REQUIREMENT: Please count the lines in the items below that contain the string "wireOp", matching case exactly. Reply with the number alone.

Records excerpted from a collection
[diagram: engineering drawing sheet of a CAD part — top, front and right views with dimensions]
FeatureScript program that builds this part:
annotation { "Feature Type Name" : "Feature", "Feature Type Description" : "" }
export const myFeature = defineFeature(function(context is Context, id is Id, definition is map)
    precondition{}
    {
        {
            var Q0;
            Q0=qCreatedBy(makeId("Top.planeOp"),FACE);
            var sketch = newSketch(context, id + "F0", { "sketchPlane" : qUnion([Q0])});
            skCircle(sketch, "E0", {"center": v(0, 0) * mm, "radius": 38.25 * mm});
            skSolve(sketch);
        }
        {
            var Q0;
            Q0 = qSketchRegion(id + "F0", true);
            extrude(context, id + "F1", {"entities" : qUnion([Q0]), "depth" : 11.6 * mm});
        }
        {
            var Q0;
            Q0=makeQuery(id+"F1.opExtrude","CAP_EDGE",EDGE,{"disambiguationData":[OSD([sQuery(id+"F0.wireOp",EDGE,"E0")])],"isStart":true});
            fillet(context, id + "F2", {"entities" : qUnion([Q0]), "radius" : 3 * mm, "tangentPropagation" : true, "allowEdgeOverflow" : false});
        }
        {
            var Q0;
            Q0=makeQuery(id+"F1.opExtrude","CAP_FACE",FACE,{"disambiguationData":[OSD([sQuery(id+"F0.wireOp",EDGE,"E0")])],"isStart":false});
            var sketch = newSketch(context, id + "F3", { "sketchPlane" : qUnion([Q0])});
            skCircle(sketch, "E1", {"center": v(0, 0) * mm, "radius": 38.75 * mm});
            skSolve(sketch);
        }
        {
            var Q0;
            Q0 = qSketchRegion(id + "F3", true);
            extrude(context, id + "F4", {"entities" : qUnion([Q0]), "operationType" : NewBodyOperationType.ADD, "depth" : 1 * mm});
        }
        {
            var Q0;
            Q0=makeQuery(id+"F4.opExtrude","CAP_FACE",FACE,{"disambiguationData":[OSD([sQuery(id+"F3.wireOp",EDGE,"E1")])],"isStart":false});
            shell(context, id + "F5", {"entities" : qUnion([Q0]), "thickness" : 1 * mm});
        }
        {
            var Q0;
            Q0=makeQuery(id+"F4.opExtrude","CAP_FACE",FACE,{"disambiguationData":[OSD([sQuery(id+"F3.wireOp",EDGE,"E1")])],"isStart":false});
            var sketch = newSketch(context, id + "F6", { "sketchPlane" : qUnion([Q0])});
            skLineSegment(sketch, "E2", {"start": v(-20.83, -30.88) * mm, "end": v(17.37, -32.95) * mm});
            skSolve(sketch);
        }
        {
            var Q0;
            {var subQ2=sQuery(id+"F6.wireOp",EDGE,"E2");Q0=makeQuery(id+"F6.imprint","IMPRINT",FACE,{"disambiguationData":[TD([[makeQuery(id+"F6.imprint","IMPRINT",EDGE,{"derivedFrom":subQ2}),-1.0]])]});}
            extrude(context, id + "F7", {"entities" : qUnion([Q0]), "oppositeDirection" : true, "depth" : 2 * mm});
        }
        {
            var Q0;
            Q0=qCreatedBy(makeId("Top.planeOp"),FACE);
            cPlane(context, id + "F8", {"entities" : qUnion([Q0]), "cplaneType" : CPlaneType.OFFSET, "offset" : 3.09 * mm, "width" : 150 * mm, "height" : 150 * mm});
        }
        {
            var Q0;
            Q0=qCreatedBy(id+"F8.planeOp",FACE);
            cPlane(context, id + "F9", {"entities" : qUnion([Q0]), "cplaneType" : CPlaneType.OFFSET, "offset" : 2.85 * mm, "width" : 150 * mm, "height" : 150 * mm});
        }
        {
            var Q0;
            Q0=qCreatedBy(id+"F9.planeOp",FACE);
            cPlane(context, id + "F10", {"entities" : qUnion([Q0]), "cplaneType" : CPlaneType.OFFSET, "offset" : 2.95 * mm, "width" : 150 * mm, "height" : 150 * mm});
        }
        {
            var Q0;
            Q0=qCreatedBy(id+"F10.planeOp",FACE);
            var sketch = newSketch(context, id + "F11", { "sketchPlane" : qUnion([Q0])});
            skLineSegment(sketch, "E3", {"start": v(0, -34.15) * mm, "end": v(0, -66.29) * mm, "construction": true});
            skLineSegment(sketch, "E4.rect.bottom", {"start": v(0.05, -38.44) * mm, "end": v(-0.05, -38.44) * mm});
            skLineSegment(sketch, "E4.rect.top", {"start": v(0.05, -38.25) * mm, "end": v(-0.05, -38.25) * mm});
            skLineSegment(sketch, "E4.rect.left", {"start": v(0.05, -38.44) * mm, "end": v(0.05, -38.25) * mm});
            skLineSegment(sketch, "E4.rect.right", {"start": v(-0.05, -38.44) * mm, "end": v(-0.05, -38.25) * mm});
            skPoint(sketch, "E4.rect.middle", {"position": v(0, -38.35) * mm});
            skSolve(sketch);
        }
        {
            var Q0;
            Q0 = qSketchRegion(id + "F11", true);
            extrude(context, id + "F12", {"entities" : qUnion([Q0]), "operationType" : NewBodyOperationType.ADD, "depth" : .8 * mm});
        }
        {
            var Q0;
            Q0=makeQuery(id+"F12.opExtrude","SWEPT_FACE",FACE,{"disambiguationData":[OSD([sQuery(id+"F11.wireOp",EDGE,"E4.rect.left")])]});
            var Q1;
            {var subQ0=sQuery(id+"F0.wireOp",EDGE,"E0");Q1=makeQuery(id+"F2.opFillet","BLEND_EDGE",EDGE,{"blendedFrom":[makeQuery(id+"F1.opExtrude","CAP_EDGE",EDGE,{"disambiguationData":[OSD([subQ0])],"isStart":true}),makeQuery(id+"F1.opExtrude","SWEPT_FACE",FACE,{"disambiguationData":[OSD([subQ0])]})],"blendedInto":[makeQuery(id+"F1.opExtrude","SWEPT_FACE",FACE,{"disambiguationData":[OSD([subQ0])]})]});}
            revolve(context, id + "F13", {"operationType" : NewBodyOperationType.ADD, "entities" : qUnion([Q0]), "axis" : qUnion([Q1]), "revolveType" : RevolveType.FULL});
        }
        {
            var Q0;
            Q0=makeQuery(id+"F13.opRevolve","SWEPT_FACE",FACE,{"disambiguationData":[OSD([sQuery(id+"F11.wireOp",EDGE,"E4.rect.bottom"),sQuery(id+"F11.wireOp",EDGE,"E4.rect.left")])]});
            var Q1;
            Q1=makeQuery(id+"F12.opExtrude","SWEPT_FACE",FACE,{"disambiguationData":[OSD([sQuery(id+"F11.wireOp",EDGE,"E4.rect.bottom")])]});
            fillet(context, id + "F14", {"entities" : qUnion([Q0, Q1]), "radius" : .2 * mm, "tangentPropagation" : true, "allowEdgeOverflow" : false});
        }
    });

FULL RESPONSE: 9